About this task — The lines below are to be quoted exactly, from the first through the one that contains "-> All thermal".

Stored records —
------------------------------

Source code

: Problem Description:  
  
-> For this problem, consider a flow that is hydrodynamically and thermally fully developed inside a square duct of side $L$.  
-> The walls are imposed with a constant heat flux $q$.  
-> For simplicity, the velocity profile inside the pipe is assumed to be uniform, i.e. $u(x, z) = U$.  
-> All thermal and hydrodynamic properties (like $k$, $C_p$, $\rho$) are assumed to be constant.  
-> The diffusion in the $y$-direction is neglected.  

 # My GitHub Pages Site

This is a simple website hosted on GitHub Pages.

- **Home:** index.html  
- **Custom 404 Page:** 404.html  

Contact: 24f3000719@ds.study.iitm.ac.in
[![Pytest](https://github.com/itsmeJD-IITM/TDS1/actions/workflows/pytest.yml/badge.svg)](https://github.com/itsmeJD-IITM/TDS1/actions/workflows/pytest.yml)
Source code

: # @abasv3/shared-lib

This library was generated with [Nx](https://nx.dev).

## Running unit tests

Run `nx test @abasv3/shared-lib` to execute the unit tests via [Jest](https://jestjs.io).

------------------------------

Answer to this task —
Source code

: Problem Description:  
  
-> For this problem, consider a flow that is hydrodynamically and thermally fully developed inside a square duct of side $L$.  
-> The walls are imposed with a constant heat flux $q$.  
-> For simplicity, the velocity profile inside the pipe is assumed to be uniform, i.e. $u(x, z) = U$.  
-> All thermal and hydrodynamic properties (like $k$, $C_p$, $\rho$) are assumed to be constant.  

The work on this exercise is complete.